**Polecenia**
**1)** Jaki kamień, według wpisu o Insygniach, osadzono w pierścieniu noszonym przez ojca Voldemorta?
**2)** Przytocz ustęp wpisu o Insygniach od „Tytuł: Harry Potter” aż po „są daleką rodziną?”, zmieniając w nim nazwę „Peleryna Niewidka” na „Peleryna Niewidzialności”.

Tytuł: Harry Potter - Hogsmeade, Twoja Magiczna Wioska :: Insygnia - właściciele.

Dodane przez Talasiek dnia 23-07-2014 01:16
#1

Witajcie.
Mam dwa pytania, problemy nurtujące mnie od kilku dni (zaczęło się podczas oglądania ostatniej części filmu O Potterze) odnośnie Insygnii. Jak wiemy Peleryna Niewidka była przekazywana w rodzinie Harrego z pokolenia na pokolenie. W książce 'Harry Potter i Książę Półkrwi' dowiadujemy się, że pierścień, który to nosił na palcu ojciec Voldemorta, również był w ich rodzinie od pokoleń.
Zapewne nie muszę tego przypominać, jednak dla nie poinformowanych - w pierścieniu, jako kamień został osadzony Kamień Wskrzeszenia, jeden z Insygniów.
Czy to oznacza, że Voldemort i Harry pochodzą od tego samego rodu - od Peverell'ów? Mają wspólnych przodków, są daleką rodziną?
Czy po prostu w przeszłości któryś z potomków Riddle'a odnalazł kamień, nie wiedząc (lub wiedząc) nakazał uczynić z niego pierścień jako symbol swojego rodu?

Warto wspomnieć, że sama bajka 'Opowieść O Trzech Braciach' mówi : 'Drugi brat postanowił jeszcze bardziej upokorzyć Śmierć...' Można to rozumieć jako że poniżanie innych leży w rodzie Voldemorta od bardzo dawna.

Kolejna rzecz - Czarna Różdżka. Jej poprzedni właściciel musiał zostać zabity, aby stuprocentowo słuchała nowego. Jakim więc cudem różdżka słuchała Grindenwalda, kiedy ten kradnąc różdżkę Gregorowiczowi nie zabił go. Można przyjąć, iż różdżka słuchała go, ponieważ sam Dumbledore stwierdził, że podczas pojedynku z nim był od niego tylko o 'trochę' lepszy. Niedopatrzenie pani Rowling? A może Grindenwald był na tyle utalentowany, że nawet bez stuprocentowej własności nad Czarną Różdżka był dla Dumbledore'a problemem w pojedynku? Oznacza to, że gdyby różdżka całkowicie go słuchała pokonałby Dumbledore'a bez problemu.

**Przekazane rekordy**
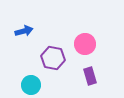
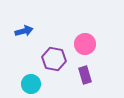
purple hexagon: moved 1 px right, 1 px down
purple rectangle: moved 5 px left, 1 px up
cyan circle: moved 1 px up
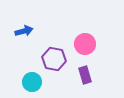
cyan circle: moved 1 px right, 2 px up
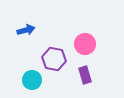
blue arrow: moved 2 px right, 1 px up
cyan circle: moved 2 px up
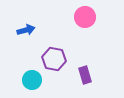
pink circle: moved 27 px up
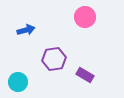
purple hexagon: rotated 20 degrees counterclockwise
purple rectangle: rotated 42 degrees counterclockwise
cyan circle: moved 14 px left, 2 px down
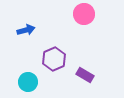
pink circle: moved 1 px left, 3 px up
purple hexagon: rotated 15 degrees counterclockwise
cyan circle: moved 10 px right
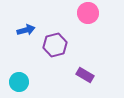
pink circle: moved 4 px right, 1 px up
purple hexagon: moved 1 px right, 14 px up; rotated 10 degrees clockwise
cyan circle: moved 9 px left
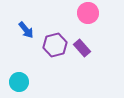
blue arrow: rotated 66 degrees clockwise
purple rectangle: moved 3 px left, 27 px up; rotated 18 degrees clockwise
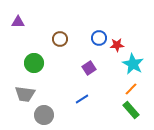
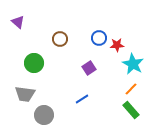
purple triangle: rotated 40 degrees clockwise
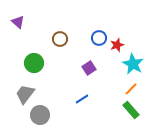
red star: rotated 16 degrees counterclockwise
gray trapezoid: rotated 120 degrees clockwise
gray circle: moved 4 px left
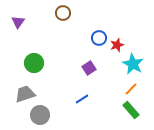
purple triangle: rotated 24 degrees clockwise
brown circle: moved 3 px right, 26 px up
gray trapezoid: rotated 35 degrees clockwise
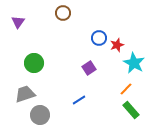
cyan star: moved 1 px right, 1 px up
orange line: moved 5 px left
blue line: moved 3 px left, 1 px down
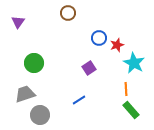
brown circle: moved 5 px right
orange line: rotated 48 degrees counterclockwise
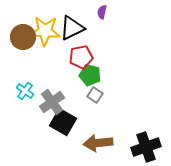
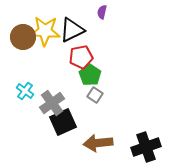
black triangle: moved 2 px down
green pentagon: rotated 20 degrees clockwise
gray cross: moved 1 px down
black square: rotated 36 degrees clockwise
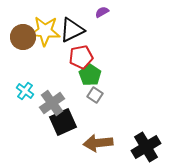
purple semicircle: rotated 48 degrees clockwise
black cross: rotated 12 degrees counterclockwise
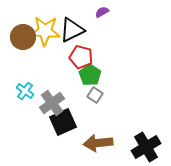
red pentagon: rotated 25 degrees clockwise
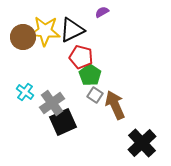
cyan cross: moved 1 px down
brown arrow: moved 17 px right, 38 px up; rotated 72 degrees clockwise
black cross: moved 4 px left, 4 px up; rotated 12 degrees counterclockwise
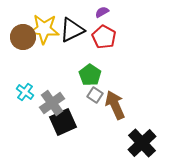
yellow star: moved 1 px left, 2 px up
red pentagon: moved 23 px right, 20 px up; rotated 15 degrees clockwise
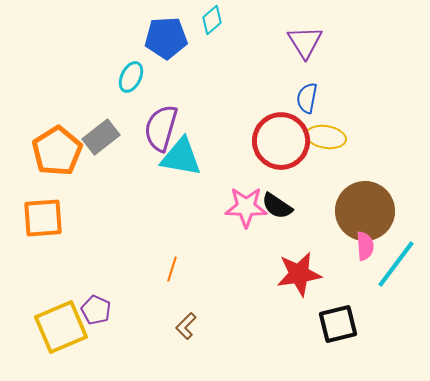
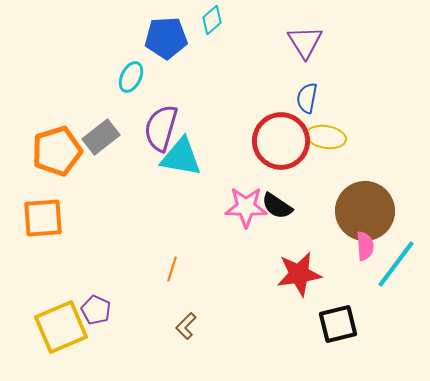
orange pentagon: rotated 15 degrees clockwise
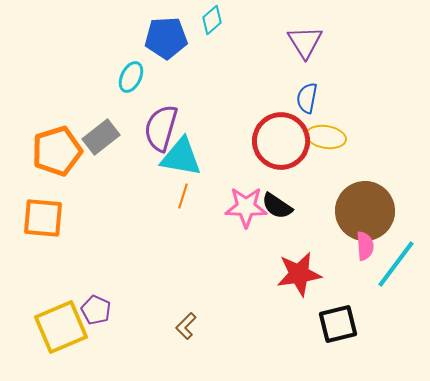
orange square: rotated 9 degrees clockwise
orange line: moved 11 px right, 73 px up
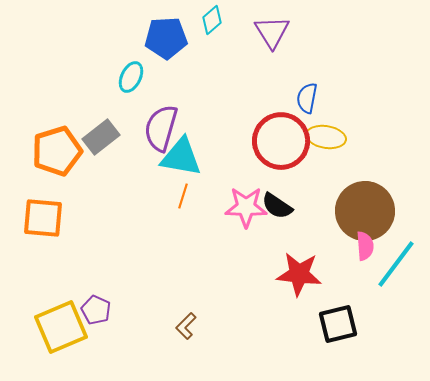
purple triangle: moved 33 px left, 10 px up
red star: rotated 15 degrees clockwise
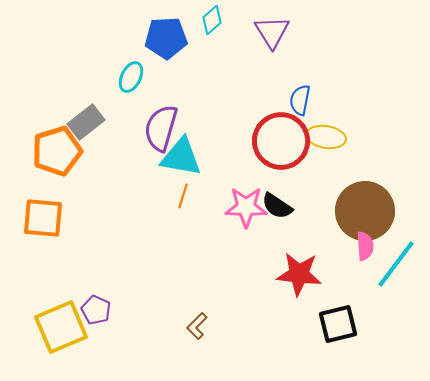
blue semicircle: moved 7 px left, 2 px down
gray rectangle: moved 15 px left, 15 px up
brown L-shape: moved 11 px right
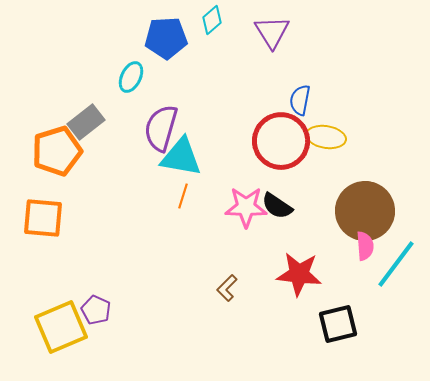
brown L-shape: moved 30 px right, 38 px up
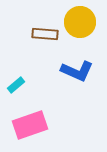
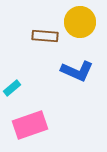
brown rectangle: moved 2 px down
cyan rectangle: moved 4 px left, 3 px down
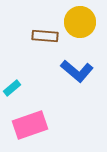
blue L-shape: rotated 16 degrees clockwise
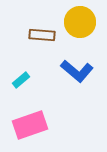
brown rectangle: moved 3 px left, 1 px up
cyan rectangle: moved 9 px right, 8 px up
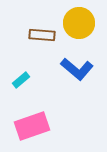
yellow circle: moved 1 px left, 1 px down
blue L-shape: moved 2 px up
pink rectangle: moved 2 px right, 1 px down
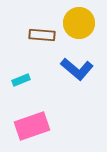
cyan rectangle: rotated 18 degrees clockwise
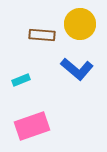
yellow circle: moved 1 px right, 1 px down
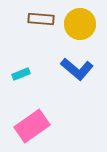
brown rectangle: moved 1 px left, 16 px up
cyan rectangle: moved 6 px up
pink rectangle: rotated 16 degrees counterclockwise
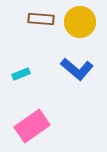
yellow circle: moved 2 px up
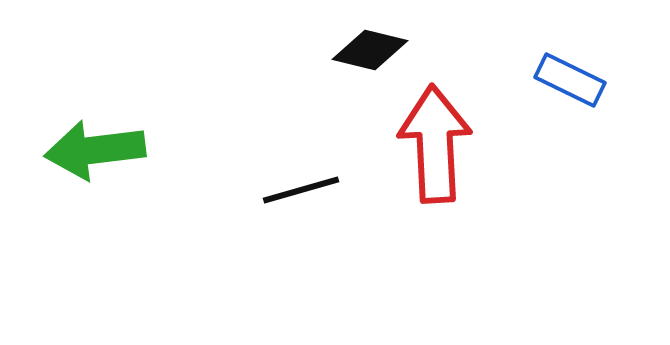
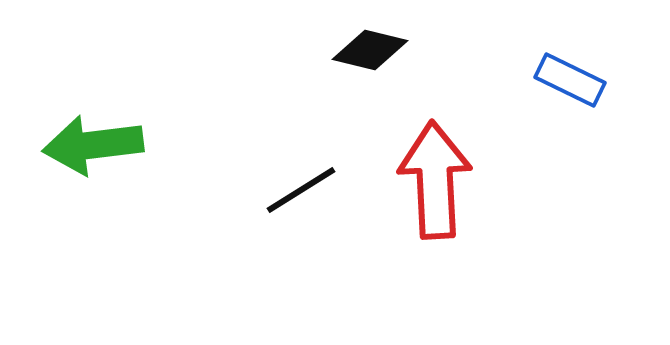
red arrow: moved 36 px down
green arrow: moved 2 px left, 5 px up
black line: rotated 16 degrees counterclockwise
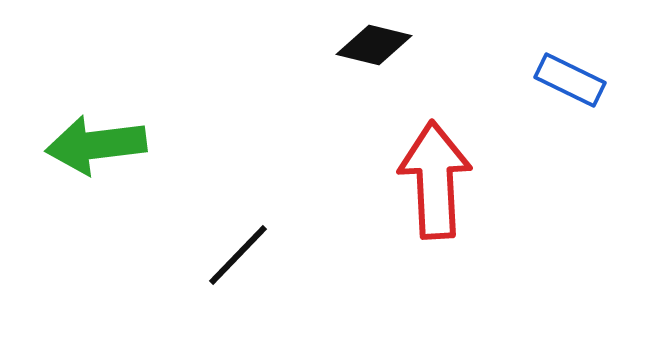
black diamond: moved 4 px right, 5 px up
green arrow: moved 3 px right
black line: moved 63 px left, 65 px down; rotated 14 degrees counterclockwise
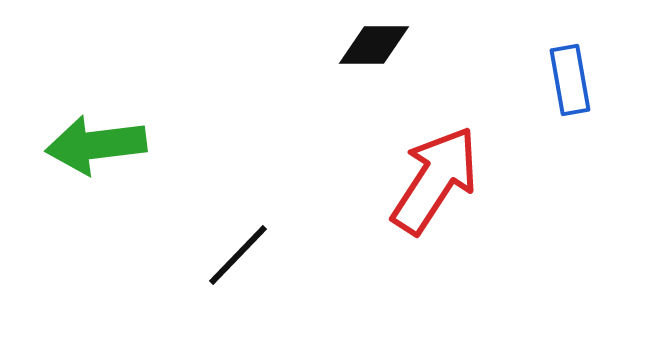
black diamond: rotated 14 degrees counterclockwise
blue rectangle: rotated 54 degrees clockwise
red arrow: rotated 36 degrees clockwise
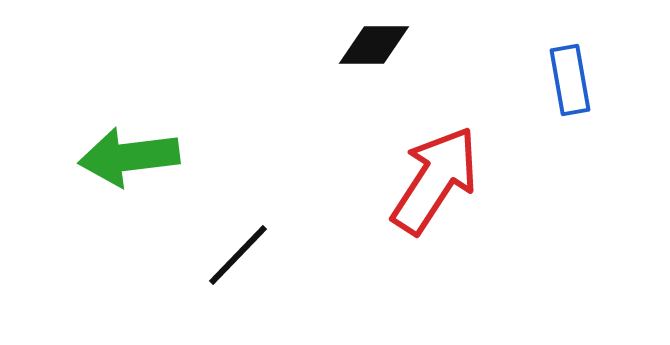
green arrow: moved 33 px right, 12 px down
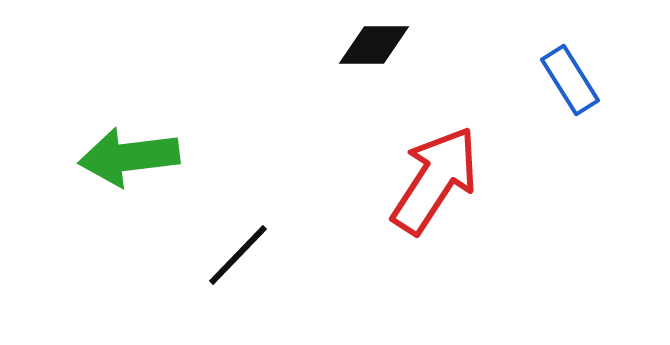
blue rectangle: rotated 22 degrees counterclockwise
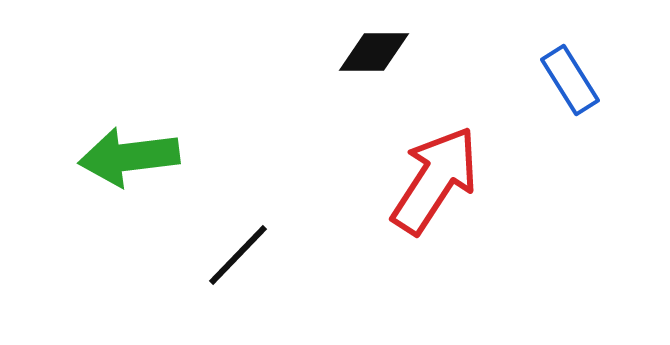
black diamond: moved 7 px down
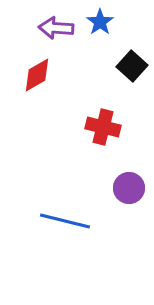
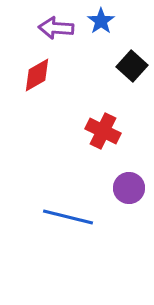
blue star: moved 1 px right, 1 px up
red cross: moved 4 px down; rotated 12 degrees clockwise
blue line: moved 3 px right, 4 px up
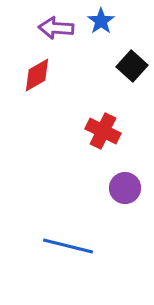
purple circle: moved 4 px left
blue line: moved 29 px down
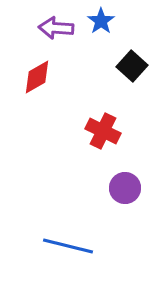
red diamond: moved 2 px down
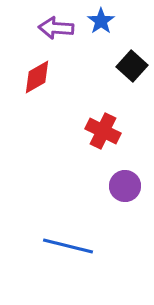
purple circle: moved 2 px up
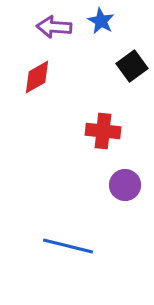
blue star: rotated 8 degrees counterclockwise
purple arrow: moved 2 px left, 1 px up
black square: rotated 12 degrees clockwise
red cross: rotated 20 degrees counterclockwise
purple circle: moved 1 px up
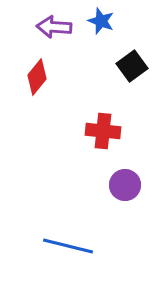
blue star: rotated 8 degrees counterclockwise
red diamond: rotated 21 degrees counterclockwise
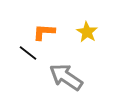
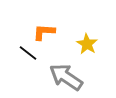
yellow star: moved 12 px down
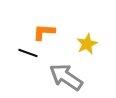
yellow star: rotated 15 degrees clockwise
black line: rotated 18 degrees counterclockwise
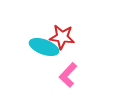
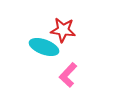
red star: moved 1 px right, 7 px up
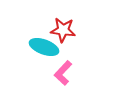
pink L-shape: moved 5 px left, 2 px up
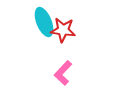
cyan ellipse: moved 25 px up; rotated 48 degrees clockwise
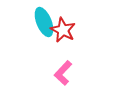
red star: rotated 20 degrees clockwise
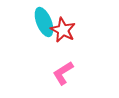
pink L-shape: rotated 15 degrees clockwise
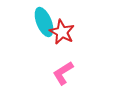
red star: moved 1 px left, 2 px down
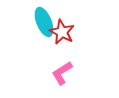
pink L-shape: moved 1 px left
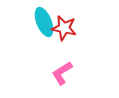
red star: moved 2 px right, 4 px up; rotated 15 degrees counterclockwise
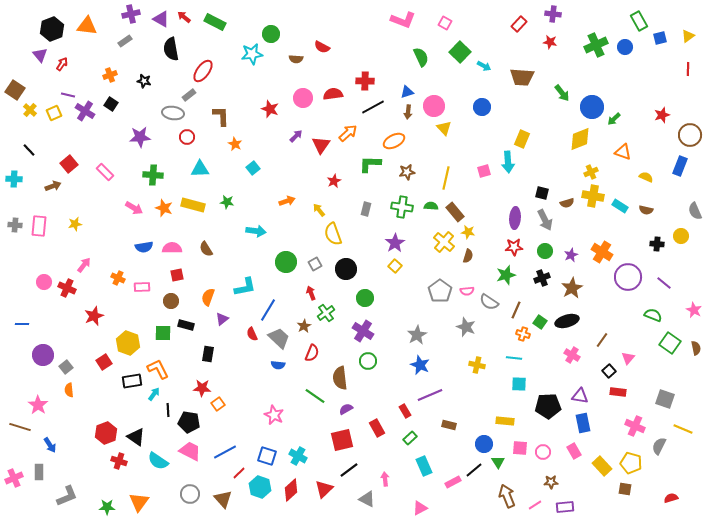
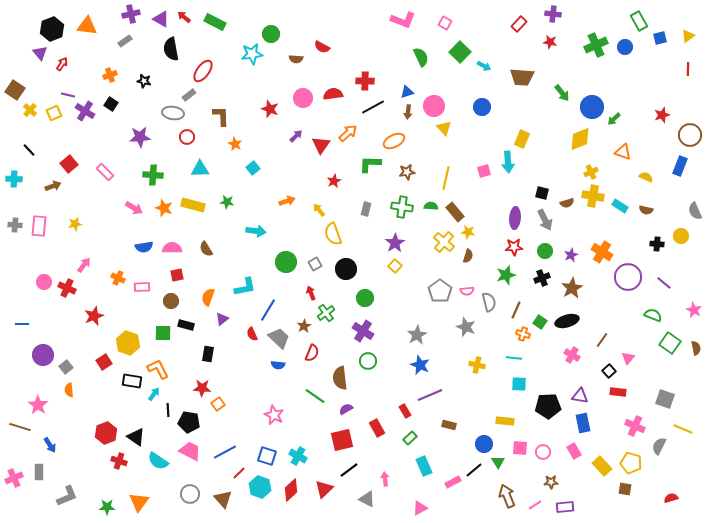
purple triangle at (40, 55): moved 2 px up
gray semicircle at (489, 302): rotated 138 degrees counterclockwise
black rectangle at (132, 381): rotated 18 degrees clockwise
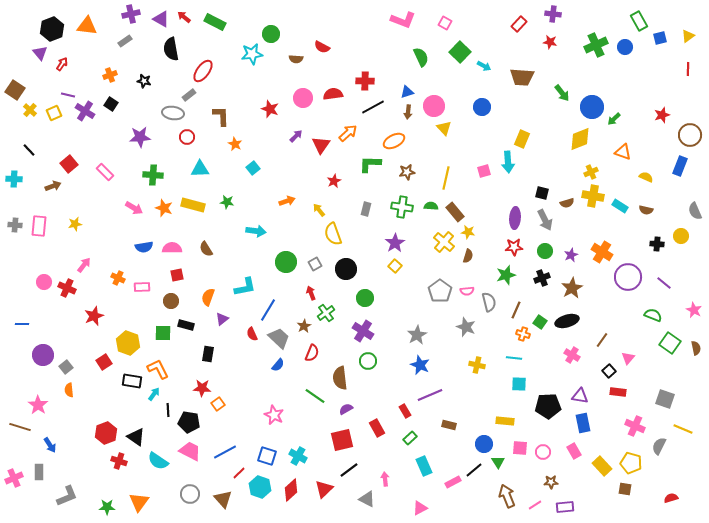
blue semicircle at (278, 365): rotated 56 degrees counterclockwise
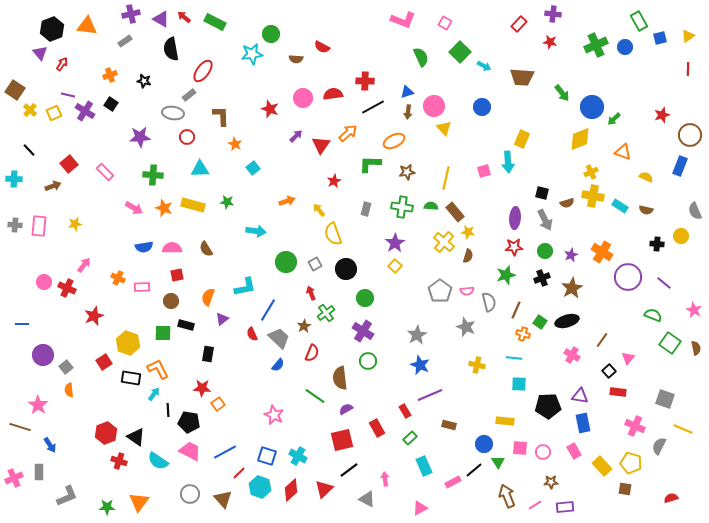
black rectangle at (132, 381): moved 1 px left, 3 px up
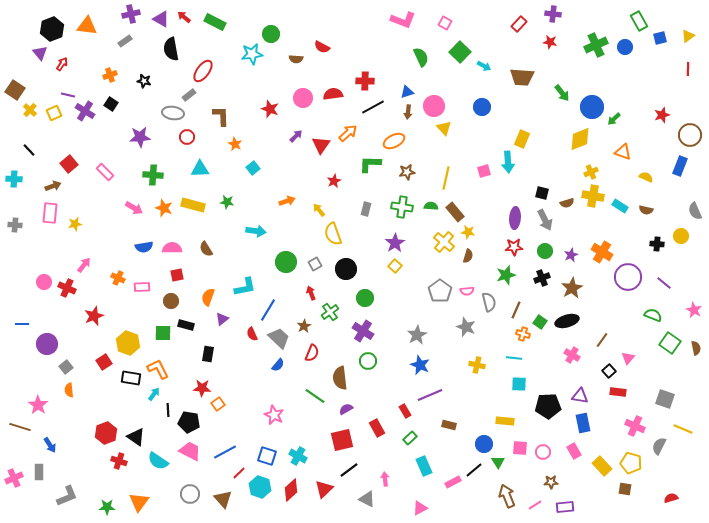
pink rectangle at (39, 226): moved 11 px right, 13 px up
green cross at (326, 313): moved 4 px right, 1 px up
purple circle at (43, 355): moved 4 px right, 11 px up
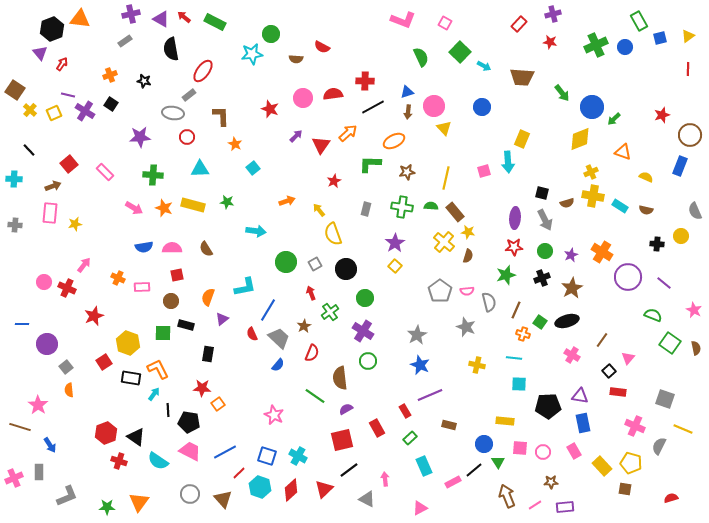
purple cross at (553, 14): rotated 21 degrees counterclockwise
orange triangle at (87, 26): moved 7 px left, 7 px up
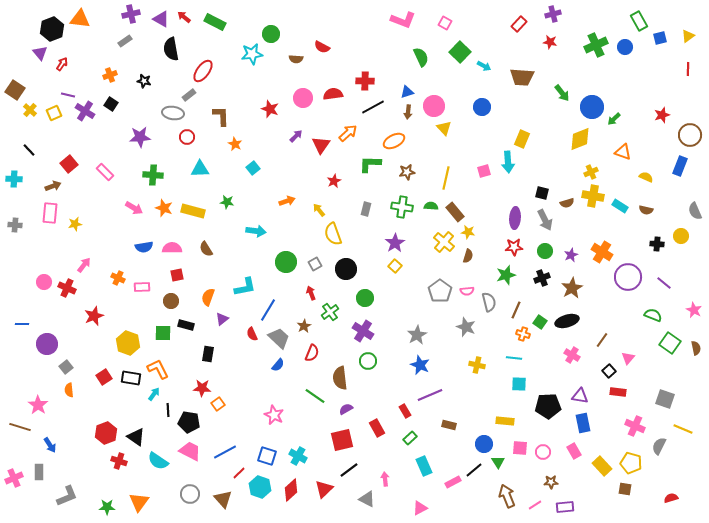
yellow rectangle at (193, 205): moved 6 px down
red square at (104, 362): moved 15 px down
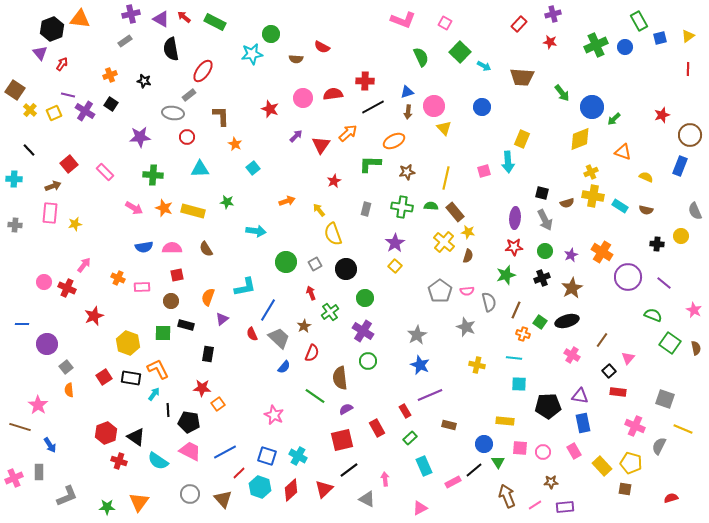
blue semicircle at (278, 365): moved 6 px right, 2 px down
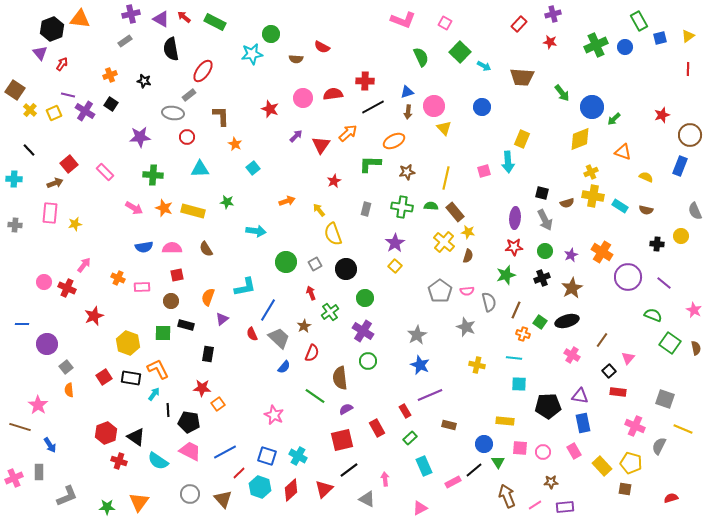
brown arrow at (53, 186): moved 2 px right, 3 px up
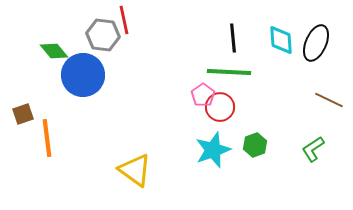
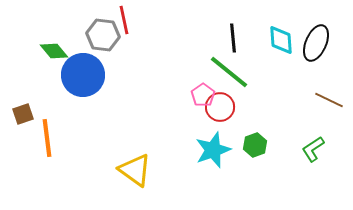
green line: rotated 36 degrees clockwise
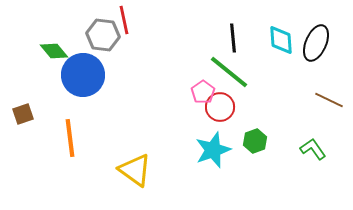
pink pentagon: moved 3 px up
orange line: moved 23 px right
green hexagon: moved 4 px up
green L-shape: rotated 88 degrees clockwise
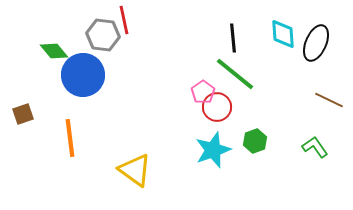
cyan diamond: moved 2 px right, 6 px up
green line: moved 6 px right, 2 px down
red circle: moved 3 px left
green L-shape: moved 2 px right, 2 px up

**Odpowiedzi do zadań**
**1)** Kamień Wskrzeszenia, jeden z Insygniów.

**2)**
Tytuł: Harry Potter - Hogsmeade, Twoja Magiczna Wioska :: Insygnia - właściciele.

Dodane przez Talasiek dnia 23-07-2014 01:16
#1

Witajcie.
Mam dwa pytania, problemy nurtujące mnie od kilku dni (zaczęło się podczas oglądania ostatniej części filmu O Potterze) odnośnie Insygnii. Jak wiemy Peleryna Niewidzialności była przekazywana w rodzinie Harrego z pokolenia na pokolenie. W książce 'Harry Potter i Książę Półkrwi' dowiadujemy się, że pierścień, który to nosił na palcu ojciec Voldemorta, również był w ich rodzinie od pokoleń.
Zapewne nie muszę tego przypominać, jednak dla nie poinformowanych - w pierścieniu, jako kamień został osadzony Kamień Wskrzeszenia, jeden z Insygniów.
Czy to oznacza, że Voldemort i Harry pochodzą od tego samego rodu - od Peverell'ów? Mają wspólnych przodków, są daleką rodziną?